Extracted material:

╔══

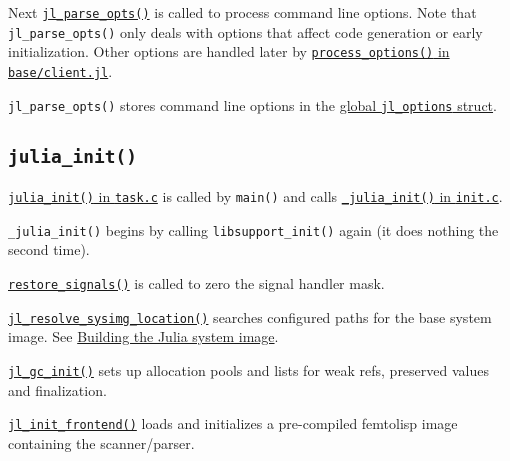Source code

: Next \href{https://github.com/JuliaLang/julia/blob/master/src/jloptions.c}{\texttt{jl\_parse\_opts()}} is called to process command line options. Note that \texttt{jl\_parse\_opts()} only deals with options that affect code generation or early initialization. Other options are handled later by \href{https://github.com/JuliaLang/julia/blob/master/base/client.jl}{\texttt{process\_options()} in \texttt{base/client.jl}}.



\texttt{jl\_parse\_opts()} stores command line options in the \href{https://github.com/JuliaLang/julia/blob/master/src/julia.h}{global \texttt{jl\_options} struct}.



\hypertarget{10951200599627901176}{}


\subsection{\texttt{julia\_init()}}



\href{https://github.com/JuliaLang/julia/blob/master/src/task.c}{\texttt{julia\_init()} in \texttt{task.c}} is called by \texttt{main()} and calls \href{https://github.com/JuliaLang/julia/blob/master/src/init.c}{\texttt{\_julia\_init()} in \texttt{init.c}}.



\texttt{\_julia\_init()} begins by calling \texttt{libsupport\_init()} again (it does nothing the second time).



\href{https://github.com/JuliaLang/julia/blob/master/src/signals-unix.c}{\texttt{restore\_signals()}} is called to zero the signal handler mask.



\href{https://github.com/JuliaLang/julia/blob/master/src/init.c}{\texttt{jl\_resolve\_sysimg\_location()}} searches configured paths for the base system image. See \hyperlink{15513456349900674098}{Building the Julia system image}.



\href{https://github.com/JuliaLang/julia/blob/master/src/gc.c}{\texttt{jl\_gc\_init()}} sets up allocation pools and lists for weak refs, preserved values and finalization.



\href{https://github.com/JuliaLang/julia/blob/master/src/ast.c}{\texttt{jl\_init\_frontend()}} loads and initializes a pre-compiled femtolisp image containing the scanner/parser.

╚══

Your answer must be the lines from the one with "is called by" through the last line of the data, repeated exactly and with nothing else.

\href{https://github.com/JuliaLang/julia/blob/master/src/task.c}{\texttt{julia\_init()} in \texttt{task.c}} is called by \texttt{main()} and calls \href{https://github.com/JuliaLang/julia/blob/master/src/init.c}{\texttt{\_julia\_init()} in \texttt{init.c}}.



\texttt{\_julia\_init()} begins by calling \texttt{libsupport\_init()} again (it does nothing the second time).



\href{https://github.com/JuliaLang/julia/blob/master/src/signals-unix.c}{\texttt{restore\_signals()}} is called to zero the signal handler mask.



\href{https://github.com/JuliaLang/julia/blob/master/src/init.c}{\texttt{jl\_resolve\_sysimg\_location()}} searches configured paths for the base system image. See \hyperlink{15513456349900674098}{Building the Julia system image}.



\href{https://github.com/JuliaLang/julia/blob/master/src/gc.c}{\texttt{jl\_gc\_init()}} sets up allocation pools and lists for weak refs, preserved values and finalization.



\href{https://github.com/JuliaLang/julia/blob/master/src/ast.c}{\texttt{jl\_init\_frontend()}} loads and initializes a pre-compiled femtolisp image containing the scanner/parser.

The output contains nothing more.